● **EXCERPTED TEXT**:
━━━━━━━━━━━━━━━━━━━━

Cool. I would be happy to take a look at it, I just started my own too but I see you already did most of the work  :Stick Out Tongue:

----------


## MartinLowery

Great, How do want me to get it to you?

----------


## NickThissen

You could post the code, or PM it, or attach it, or...

----------


## MartinLowery

PM sent

----------


## NickThissen

I only just saw the code you sent me Martin, since my internet was down a few hours. In the mean time (for lack of better things to do when internet is down  :Stick Out Tongue: ) I worked some more on my own version and got quite far:


There's a few problems, mainly with filling rounded rectangles. I need to use anti-aliased drawing to make the corners look right, but then the straight parts are 'blurred' which is quite visible even without zooming in. I don't have this problem when drawing a rounded rectangle (GraphicsPath.DrawPath instead of FillPath), that's why I didn't have this problem before in the menu strip...

━━━━━━━━━━━━━━━━━━━━

(Data listing)

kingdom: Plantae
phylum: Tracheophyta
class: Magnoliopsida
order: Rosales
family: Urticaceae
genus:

━━━━━━━━━━━━━━━━━━━━

● **EXERCISE OBJECTIVE**: From the forum thread above, transcribe the stretch from "There's a few" through "the menu strip...".

● **EXERCISE ANSWER**:
There's a few problems, mainly with filling rounded rectangles. I need to use anti-aliased drawing to make the corners look right, but then the straight parts are 'blurred' which is quite visible even without zooming in. I don't have this problem when drawing a rounded rectangle (GraphicsPath.DrawPath instead of FillPath), that's why I didn't have this problem before in the menu strip...